++++ DOCUMENT EXCERPT ++++

Tuesday, January 11, 2011

Cryptozoology: The Rougarou

The Rougarou is a type of werewolf in the Cajun folklore of French Louisiana.  In so many words, it is the bigfoot/werewolf of Cajun country.  Some local Cajun hunters have claimed to have seen the Rougarou in Anna's Bottom, long known as a place of mysterious, evil creatures and hauntings.  NAPS is looking into conducting an investigation in an old Church in Anna's Bottom in the next couple of months.  There have been reportings of significant paranormal activity in the old Church, including apparitions walking through walls, turning door knobs and doors opening in full view of people. 

Rougarou has alternate spellings of Roux-Ga-Roux, Rugaroo, and Rugaru.  The etymology of the word Rougarou is that it is derived from the French loup-garou. Loup is French for wolf, and garou from Frankish garulf, meaning a man who transforms into an animal. The rougarou is described as a creature with a human body and the head of a wolf or dog, similar to the werewolf legend.

In the Cajun legends, the creature is said to prowl the swamps around Acadiana and Greater New Orleans, and possibly the fields or forests of the regions.

++++

#### WHAT TO DO:
Extend the blog post about the Rougarou, picking up right after its last sentence. The records have nothing to do with this.

++++ LISTED ENTRIES ++++

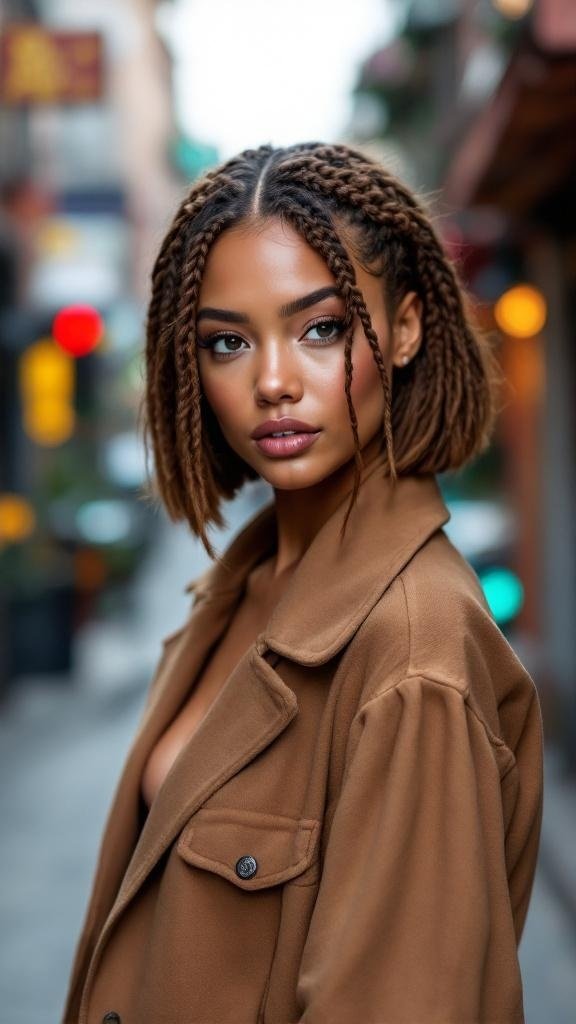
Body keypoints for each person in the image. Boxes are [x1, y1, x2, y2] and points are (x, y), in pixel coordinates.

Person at [63, 142, 543, 1024]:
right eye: (228, 342)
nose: (273, 382)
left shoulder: (414, 656)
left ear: (405, 328)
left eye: (320, 328)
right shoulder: (235, 593)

++++

#### REPLY TO THE TASK:
There are various legends and stories mostly inherited from the European werewolf with local features. A common legend says that the rougarou is under the spell for 101 days. After that time, the curse is transferred from person to person when the rougarou draws another human’s blood. During the day the creature returns to human form. Although acting sickly, the human refrains from telling others of the situation for fear of being killed.

Another being, known as Ruagau, is supposed to be associated with Native American tales and legends, but it isn't clear if that creature is a Sasquatch, a wendigo, or a rougarou.

Rougarou represents a variant pronunciation and spelling of the original French loup-garou. According to Barry Jean Ancelet
, an academic expert on Cajun folklore, the tale of the rougarou is a common legend across French Louisiana. Some call the creature rougarou; while others refer to it as the loup garou. The rougarou legend has been spread for many generations, either directly from French settlers to Louisiana or by the French Canadian immigrants centuries ago. The creature is said to prowl the swamps around Acadiana and Greater New Orleans, and possibly the fields or forests of the regions. The rougarou most often is described as a creature with a human body and the head of a wolf or dog, similar to the werewolf legend.  Often the story-telling has been used to inspire fear and obedience. One such example is stories that have been told by elders to persuade Cajun children to behave. According to another variation, the wolf-like beast will hunt down and kill Catholics who do not follow the rules of Lent. This coincides with the French Catholic loup-garou stories, according to which the method for turning into a werewolf is to break Lent seven years in a row.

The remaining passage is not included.